Data listing>
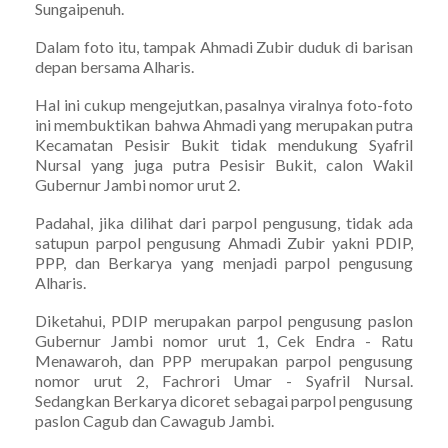
Sungaipenuh.
Dalam foto itu, tampak Ahmadi Zubir duduk di barisan
depan bersama Alharis.
Hal ini cukup mengejutkan, pasalnya viralnya foto-foto
ini membuktikan bahwa Ahmadi yang merupakan putra
Kecamatan Pesisir Bukit tidak mendukung Syafril
Nursal yang juga putra Pesisir Bukit, calon Wakil
Gubernur Jambi nomor urut 2.
Padahal, jika dilihat dari parpol pengusung, tidak ada
satupun parpol pengusung Ahmadi Zubir yakni PDIP,
PPP, dan Berkarya yang menjadi parpol pengusung
Alharis.
Diketahui, PDIP merupakan parpol pengusung paslon
Gubernur Jambi nomor urut 1, Cek Endra - Ratu
Menawaroh, dan PPP merupakan parpol pengusung
nomor urut 2, Fachrori Umar - Syafril Nursal.
Sedangkan Berkarya dicoret sebagai parpol pengusung
paslon Cagub dan Cawagub Jambi.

Task> Starting at the top of the listing above, reproduce each line up to and including the one with "Nursal yang juga"; omit the pictures.

Task response>
Sungaipenuh.
Dalam foto itu, tampak Ahmadi Zubir duduk di barisan
depan bersama Alharis.
Hal ini cukup mengejutkan, pasalnya viralnya foto-foto
ini membuktikan bahwa Ahmadi yang merupakan putra
Kecamatan Pesisir Bukit tidak mendukung Syafril
Nursal yang juga putra Pesisir Bukit, calon Wakil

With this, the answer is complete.